Doan championed Erpelding’s bill and has long been an outspoken opponent of aerial fireworks, which he referred to as “illegal fireworks” at a press conference on Tuesday.
“It sounds so weird to say we need to stop illegal fireworks because they’re already illegal,” he said.
Boise municipal code already outlaws the sale and use of “dangerous” fireworks within city limits. State law addresses permits for public displays, as well as authorized dates for general sale and use.
Most public lands agencies also ban the use of all fireworks on their property during the summer months, when wildfires are a risk. Ada County took such a step Tuesday morning for areas of the county that aren’t in a city or a fire protection district.
Doan said he’s confident that cracking down on the sale of aerial fireworks will cut the number of human-caused wildfires in the Treasure Valley.
The Statesman Tuesday morning contacted management at Fat City Fireworks and Rocky Mountain Fur & Fireworks, two year-round sellers in the Boise area. Management at both stores said they currently have aerial fireworks for sale. Neither had heard about the AG’s opinion.

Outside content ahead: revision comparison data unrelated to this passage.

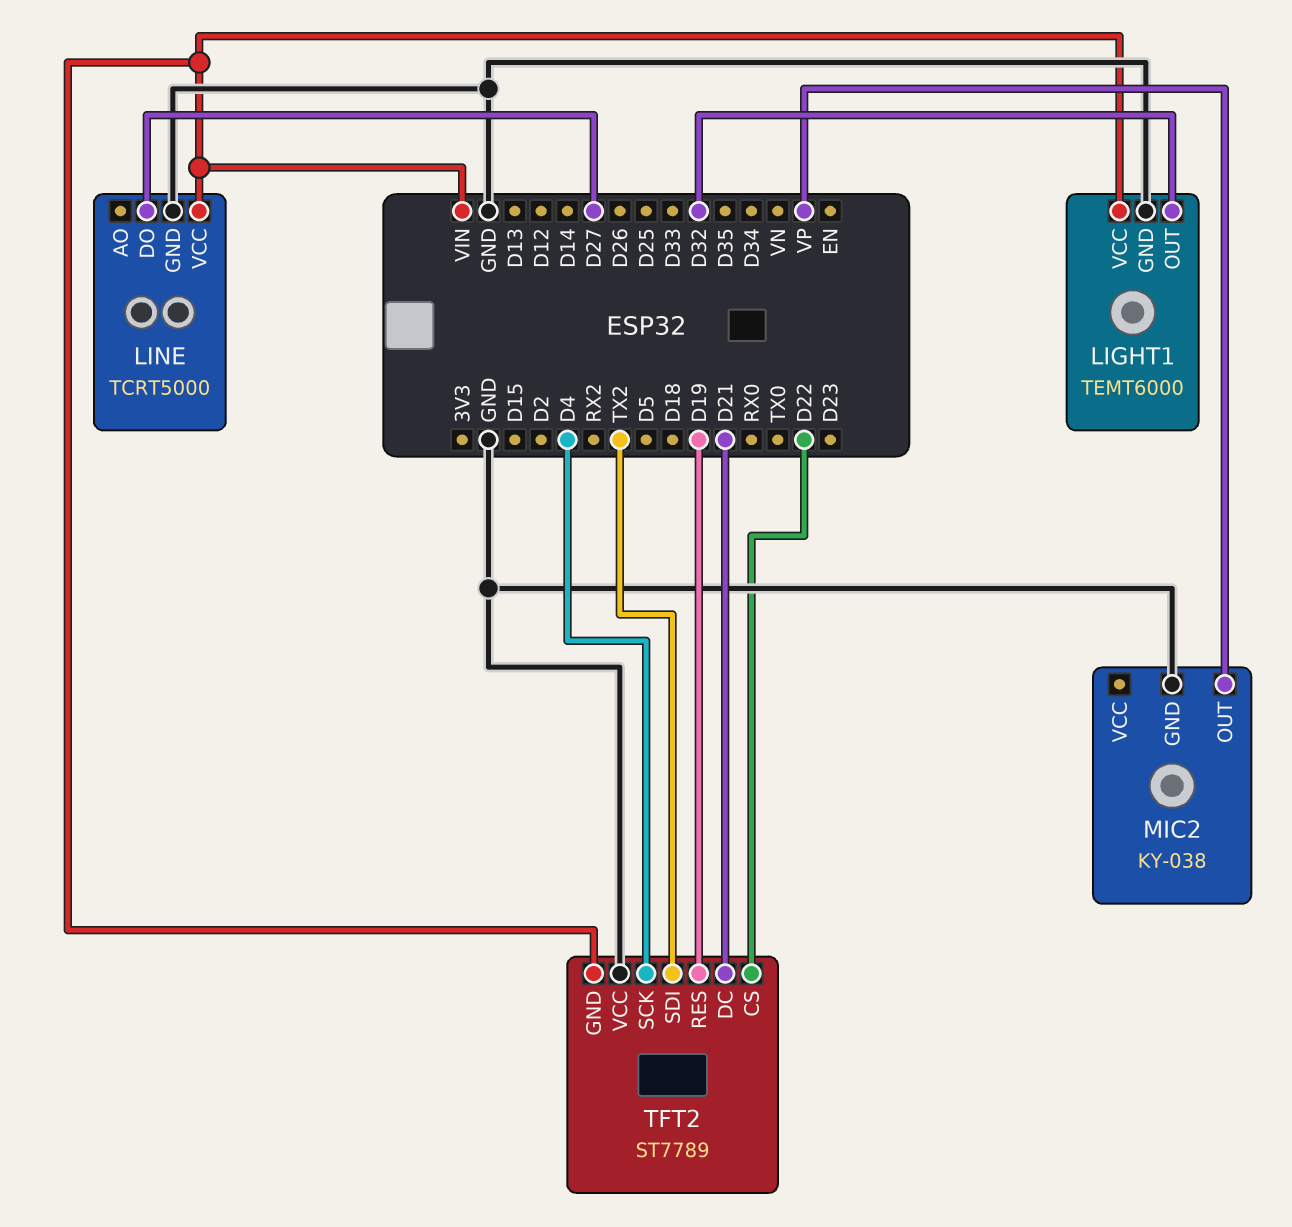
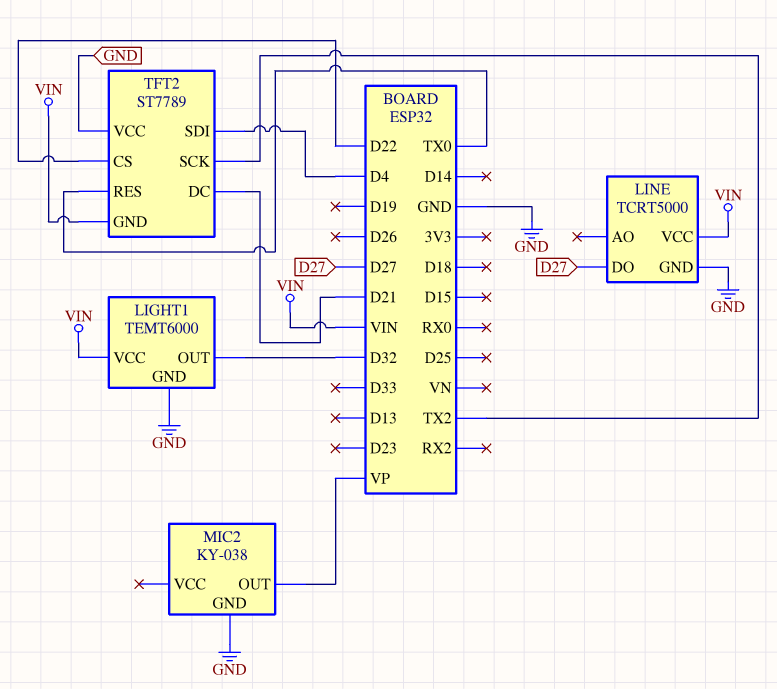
TFT2 pin RES: D19 -> TX0
TFT2 pin SCK: D4 -> TX2
TFT2 pin SDI: TX2 -> D4

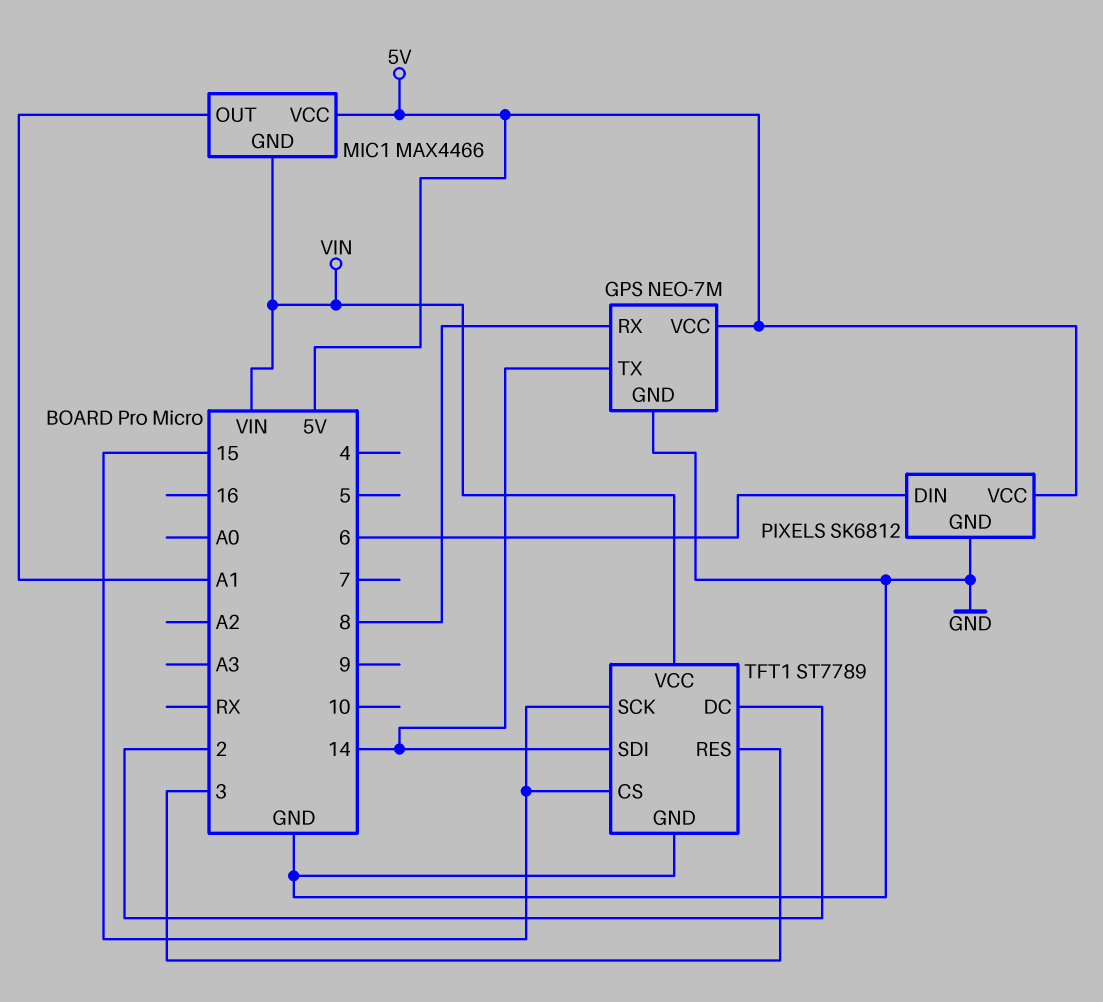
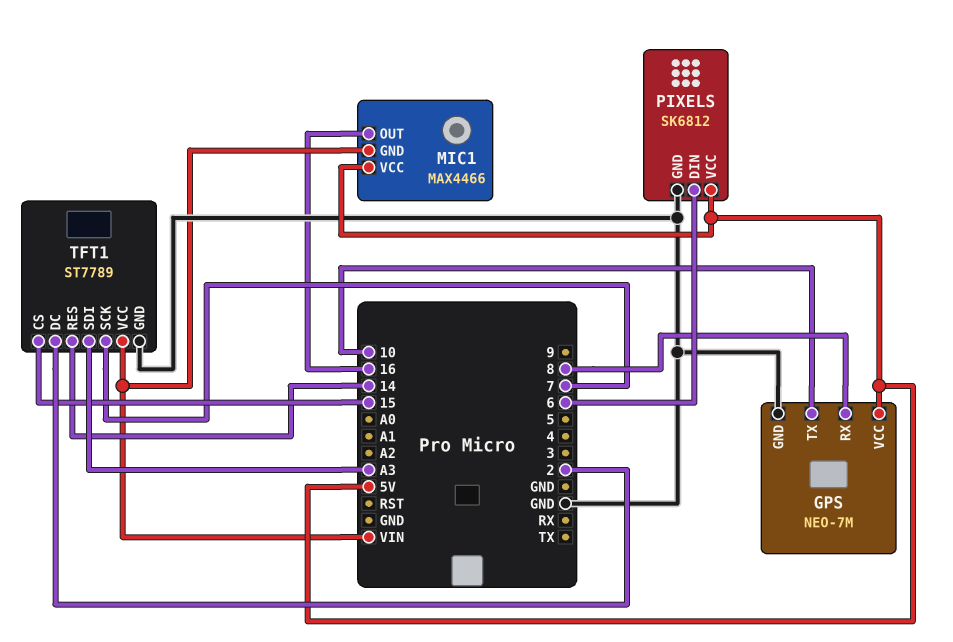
GPS pin TX: 14 -> 10
MIC1 pin OUT: A1 -> 16
TFT1 pin RES: 3 -> 14
TFT1 pin SCK: 15 -> 7
TFT1 pin SDI: 14 -> A3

Doan said the timing of the opinion a week prior to the Fourth of July was, in some ways, beneficial. However, he said, “I wish retailers and wholesalers could have had more time to react” and remove the contested items from their shelves.
According to Doan, law enforcement and fire officials plan to “work with and educate” retailers to get aerial fireworks off the shelves, though the details of that effort weren’t immediately clear. Following that campaign, Doan said, responses will be different across the state.

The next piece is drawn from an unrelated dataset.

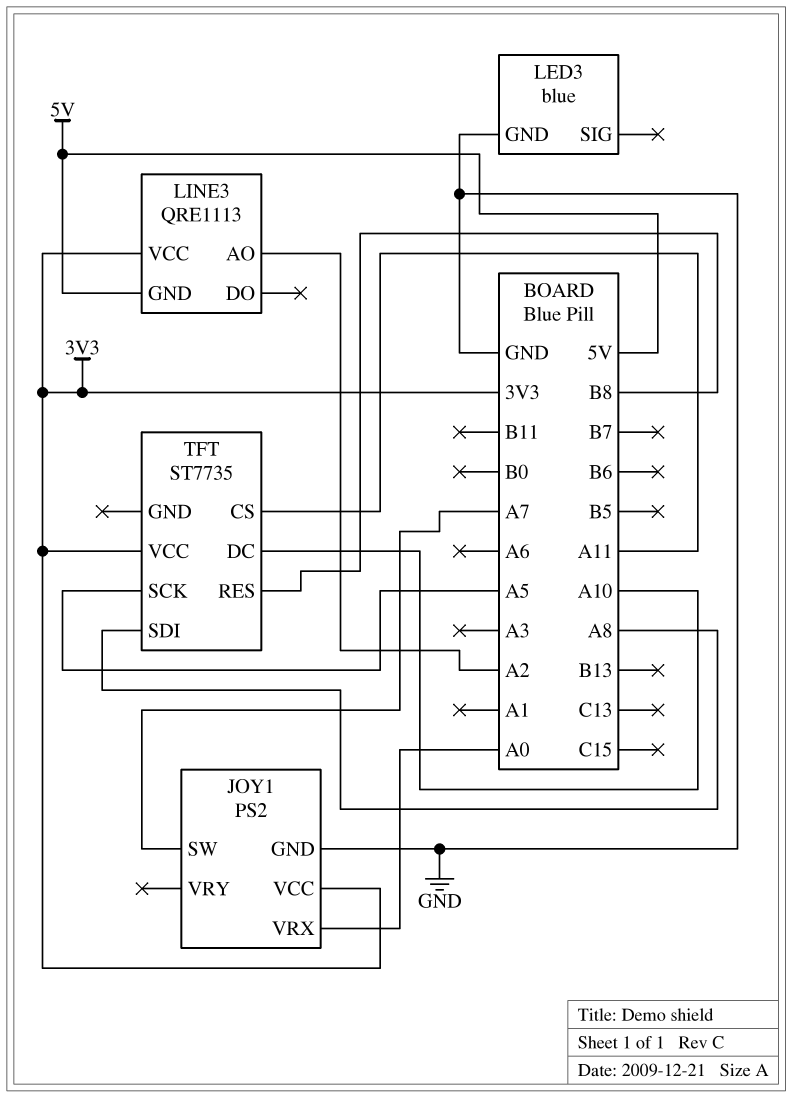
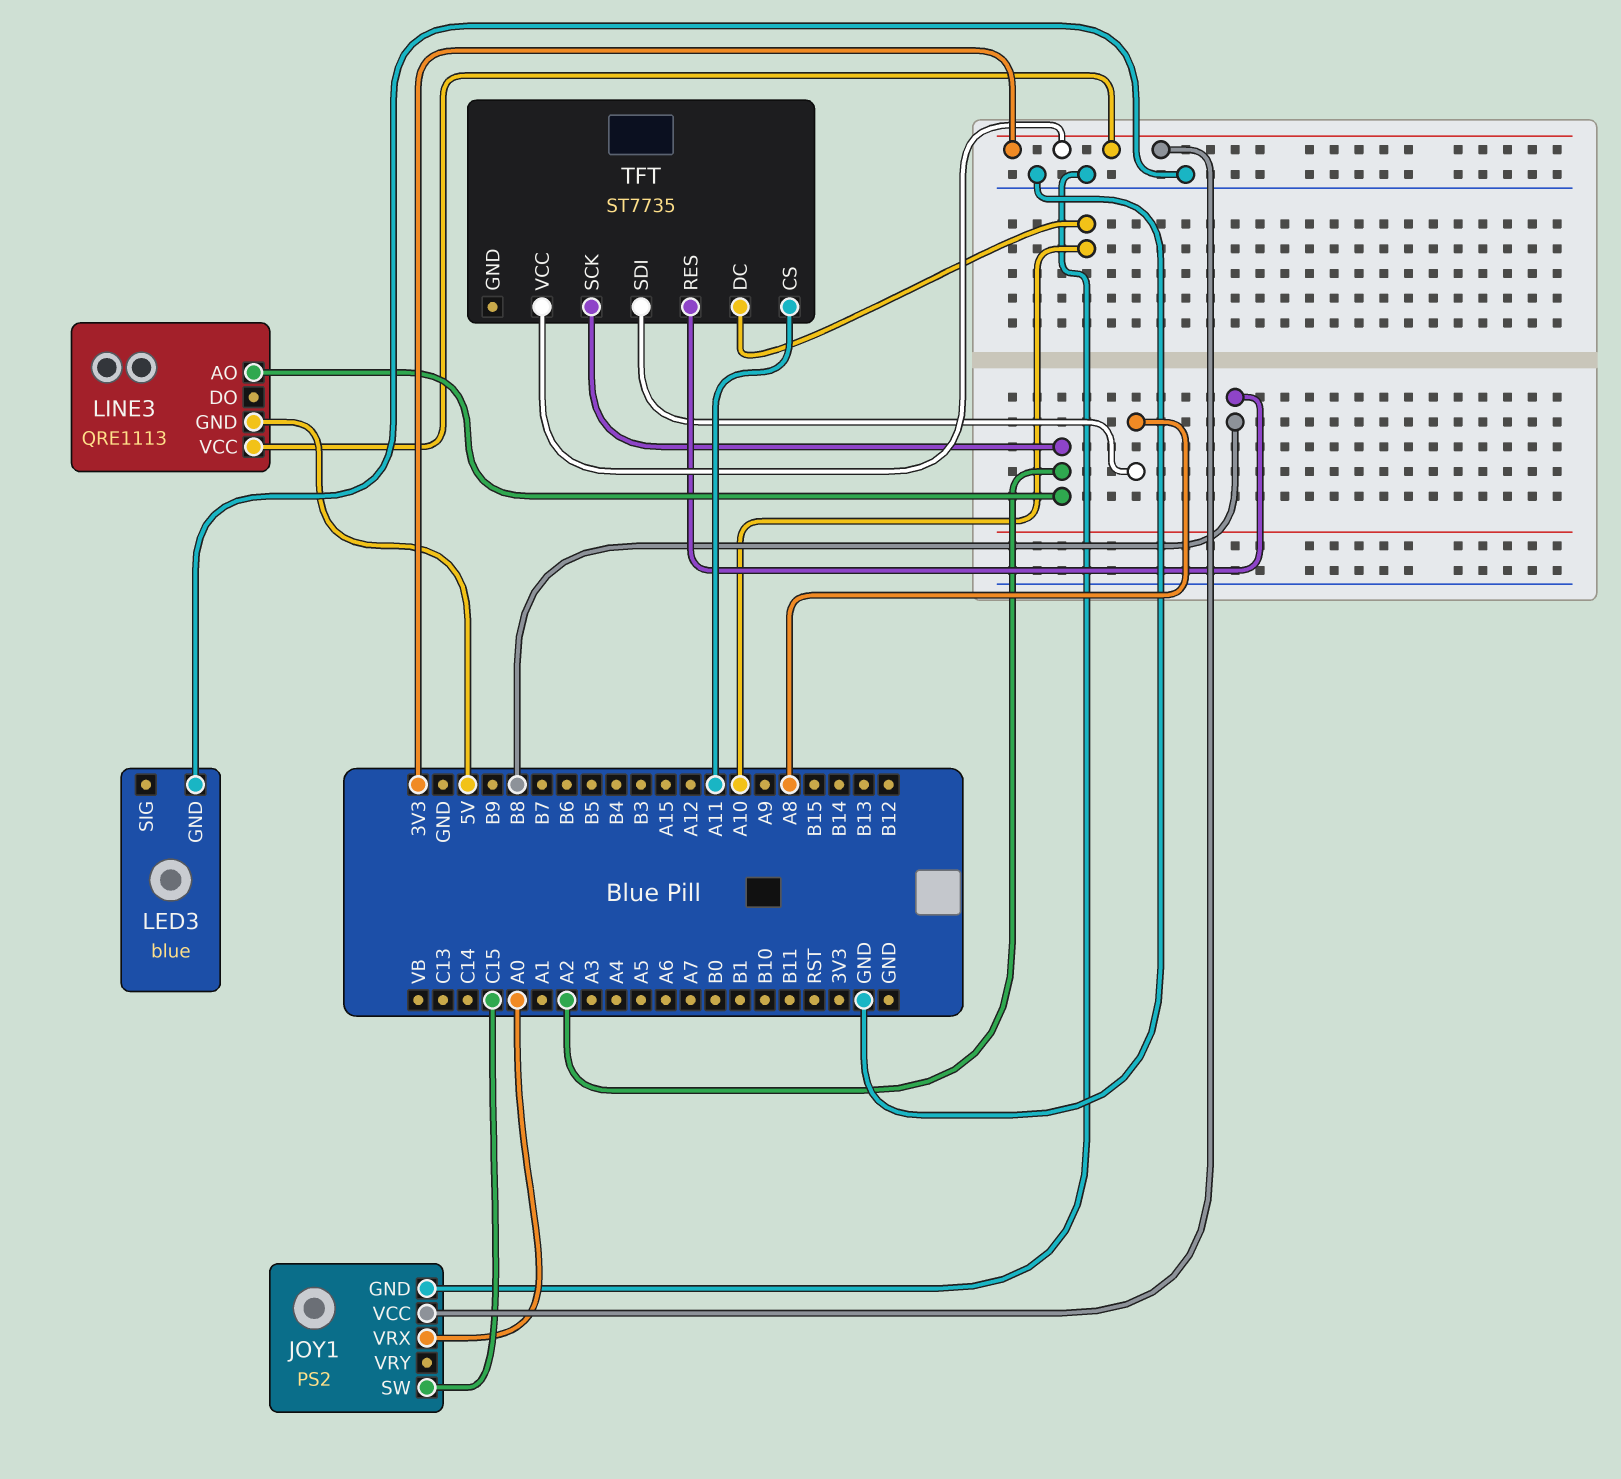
JOY1 pin SW: A7 -> C15
TFT pin SCK: A5 -> A2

Caution seemed to be the prevailing reaction Tuesday. In a statement, the Ada County Sheriff’s Office said it wasn’t clear if the opinion’s conclusions were enforceable, nor whether permits are necessary for members of the public who want to buy aerial fireworks.
Currently, setting off “illegal” fireworks is a misdemeanor. Selling them is only an infraction. It’s not clear whether the AG’s opinion could lead to any sort of adjustment in those penalties.

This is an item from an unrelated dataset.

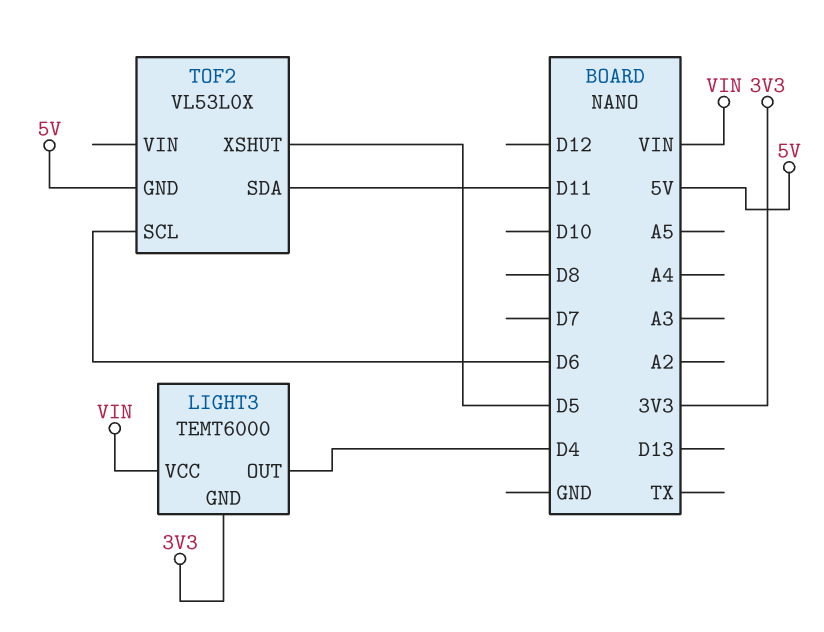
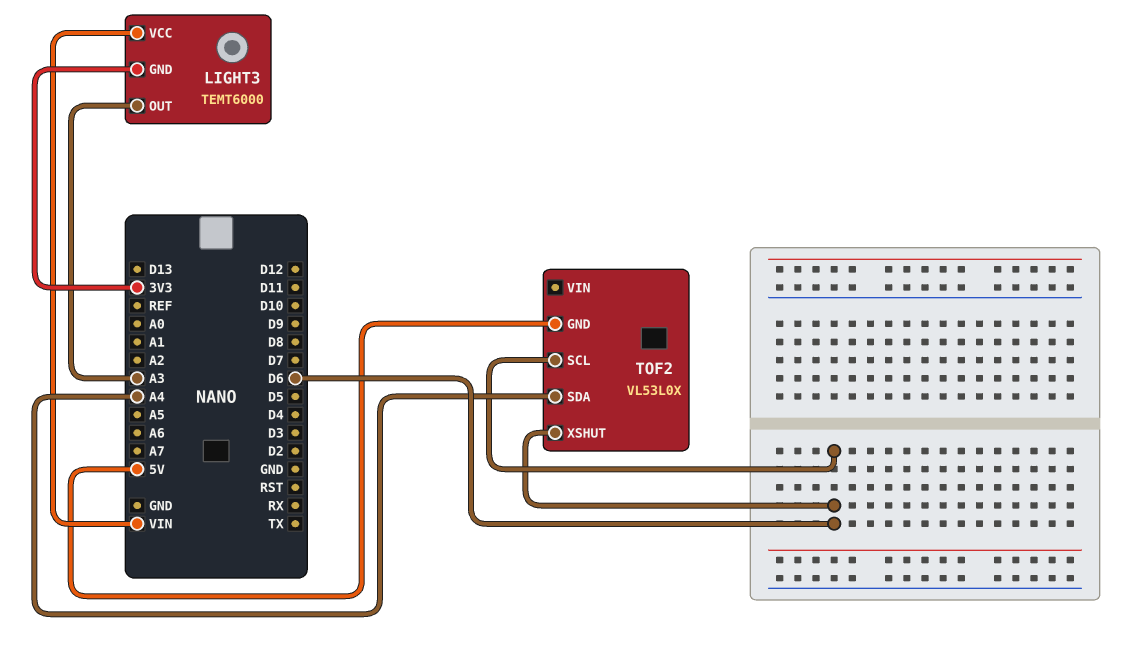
LIGHT3 pin OUT: D4 -> A3
TOF2 pin SDA: D11 -> A4
TOF2 pin XSHUT: D5 -> D6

“I think the wholesalers and retailers need to be understanding that if they were to sell to somebody and something bad happens, they could be held accountable,” Doan said.
Jake Smith, manager at Rocky Mountain Fireworks, said his business would cross that bridge should things come to it. In the meantime, Jake’s father-in-law, the owner of Rocky Mountain, was looking over the AG’s opinion with the business’ attorney.
Smith said the significance of the opinion still seemed a bit vague to him, particularly because no actual changes were made to Idaho law. He likened outlawing fireworks to placing restrictions on things like electricity or bicycles, which he argued are responsible for injuries or fires.
“This legislation wasn’t passed last (session), and now it seems ironic that this opinion comes out before the Fourth of July,” Smith said. “It’s tough for me to just swallow, that this is his opinion and we have to follow it.”
Fat City managers were also consulting their attorney Tuesday. That evening, they declined further comment.
Doan on Tuesday morning said he expected pushback from retailers. But, he thinks community members will be happy with the decision.
“The community has been very supportive this entire time,” he said. “People with autistic children, people with pets, people with PTSD — they’re just tired of a war zone in this city and in this county.”